Electricity provider Pepco has ramped up crews and increased staff at its call centers, with tree-trimming crew set for dispatch as soon as unsafe winds die down toward the end of the storm, spokesman Bill Gausman said Friday.
Metro riders can expect usual service, but cancellation notices will be issued if winds reach 45 mph or other hazardous conditions occur, according to the Washington Metropolitan Area Transit Authority.
City offices and buildings will be closed on Saturday, except for public libraries and the Department of Motor Vehicles, Mr. Gray said.
Members of 30 city agencies will monitor the storm from the D.C. Unified Communications Center all weekend, starting at 7 a.m. Saturday, Mr. Gray said. Officials will update the public through social media and special messages on its city cable station, Channel 16.
“We are fully deployed,” Mr. Gray said. “We think we are as ready as we can be for this.”
The hurricane is already having an impact on the District. It forced city activists to cancel the D.C. Full Democracy Freedom Rally scheduled for Saturday in conjunction with events celebrating the new Martin Luther King Jr. National Memorial.
The National Park Service and the foundation responsible for the memorial announced late Thursday that a highly anticipated dedication on Sunday has been postponed indefinitely out of concern for D.C. residents and thousands of expected visitors.
The District had been shaking off a 5.8-magnitude earthquake that struck the capital region on Tuesday, but Irene’s potential wrath became a much greater fear in the days that followed.
“This has been perhaps the most unusual week in the history of the District of Columbia,” Mr.

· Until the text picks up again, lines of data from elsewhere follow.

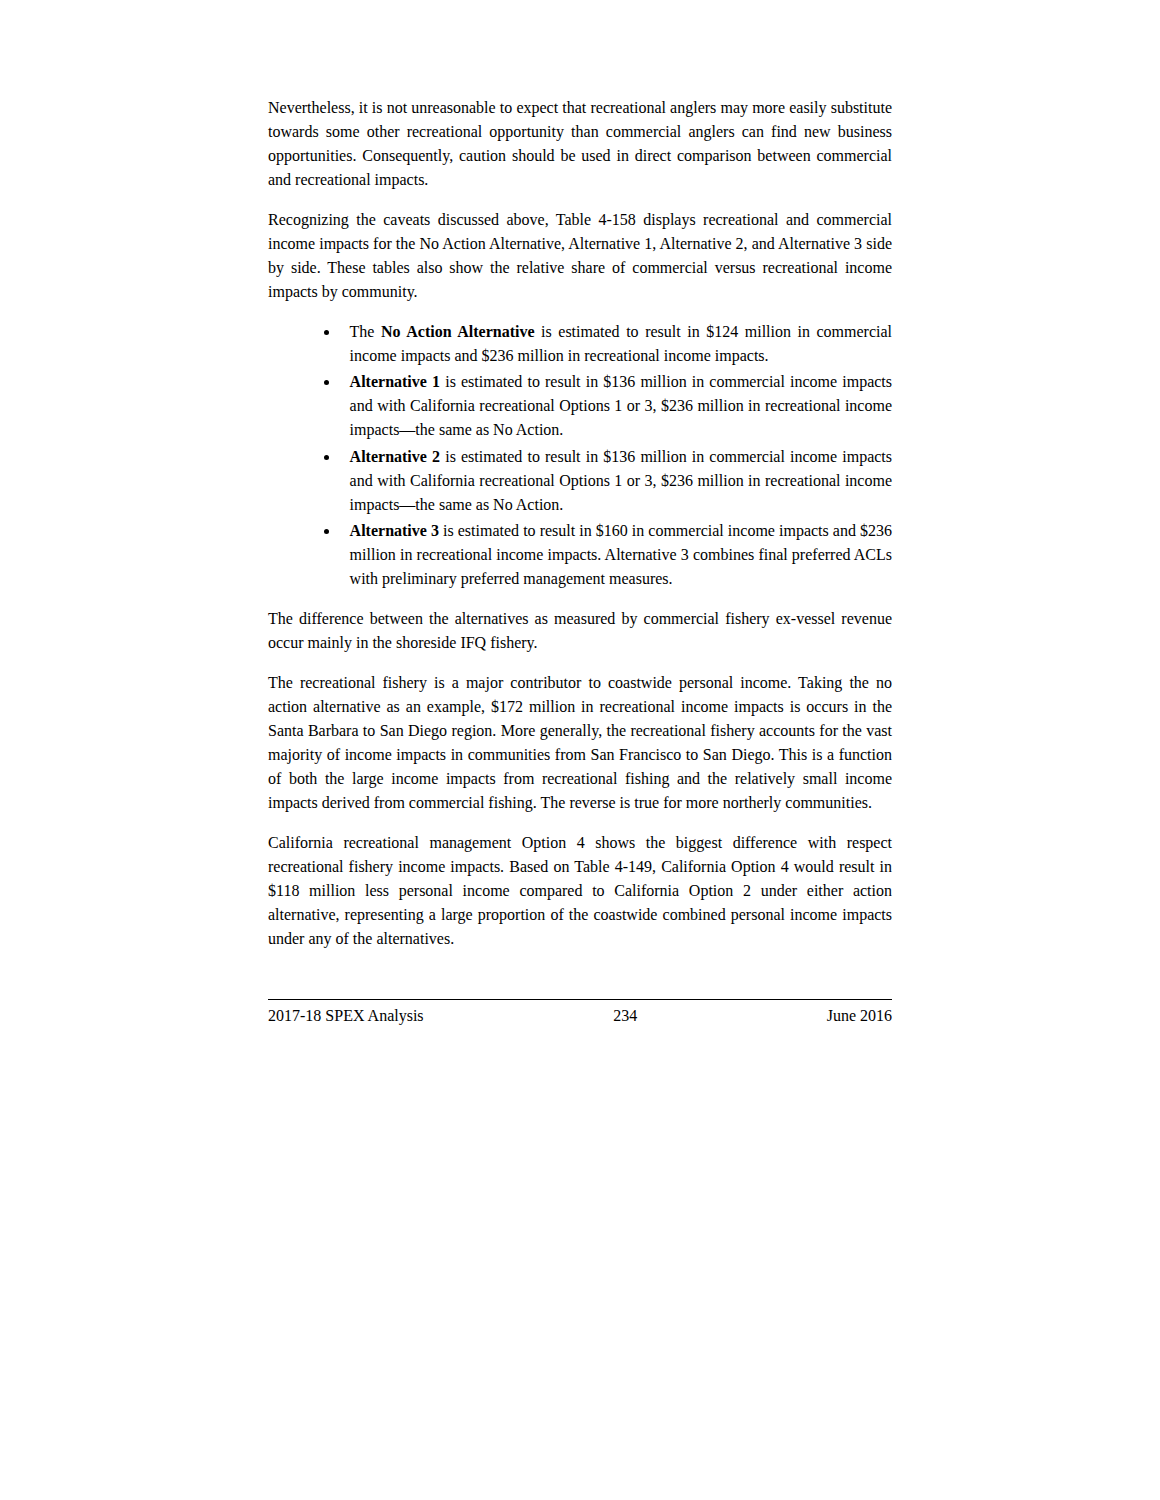Nevertheless, it is not unreasonable to expect that recreational anglers may more easily substitute towards some other recreational opportunity than commercial anglers can find new business opportunities. Consequently, caution should be used in direct comparison between commercial and recreational impacts.
Recognizing the caveats discussed above, Table 4-158 displays recreational and commercial income impacts for the No Action Alternative, Alternative 1, Alternative 2, and Alternative 3 side by side. These tables also show the relative share of commercial versus recreational income impacts by community.
The No Action Alternative is estimated to result in $124 million in commercial income impacts and $236 million in recreational income impacts.
Alternative 1 is estimated to result in $136 million in commercial income impacts and with California recreational Options 1 or 3, $236 million in recreational income impacts—the same as No Action.
Alternative 2 is estimated to result in $136 million in commercial income impacts and with California recreational Options 1 or 3, $236 million in recreational income impacts—the same as No Action.
Alternative 3 is estimated to result in $160 in commercial income impacts and $236 million in recreational income impacts. Alternative 3 combines final preferred ACLs with preliminary preferred management measures.
The difference between the alternatives as measured by commercial fishery ex-vessel revenue occur mainly in the shoreside IFQ fishery.
The recreational fishery is a major contributor to coastwide personal income. Taking the no action alternative as an example, $172 million in recreational income impacts is occurs in the Santa Barbara to San Diego region. More generally, the recreational fishery accounts for the vast majority of income impacts in communities from San Francisco to San Diego. This is a function of both the large income impacts from recreational fishing and the relatively small income impacts derived from commercial fishing. The reverse is true for more northerly communities.
California recreational management Option 4 shows the biggest difference with respect recreational fishery income impacts. Based on Table 4-149, California Option 4 would result in $118 million less personal income compared to California Option 2 under either action alternative, representing a large proportion of the coastwide combined personal income impacts under any of the alternatives.
2017-18 SPEX Analysis 234 June 2016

Gray said Friday.
Mr. Gray urged city residents to stock up and form emergency plans with their families.
Residents can fill up containers with tap water instead of rushing out to the store in search of limited bottled water supplies, said George S. Hawkins, general manager of D.C. Water.
“Your water is safe,” Mr. Hawkins said. “You do not need to go out to a store and buy water, and a lot of stores are out already.”
Under pleasant skies Friday, the D.C. Department of Public Works will dole out five sandbags per household to city residents who want to prep their homes ahead of the storm forecast to strike late Saturday afternoon into Sunday.
The sandbags will be distributed at DPW headquarters at New Jersey Avenue and K Street in Southeast — the entrance is at New Jersey Avenue and I Street — until midnight on Friday, and again from 8 a.m. to midnight on Saturday.
Residents must show identification to prove they live in the District.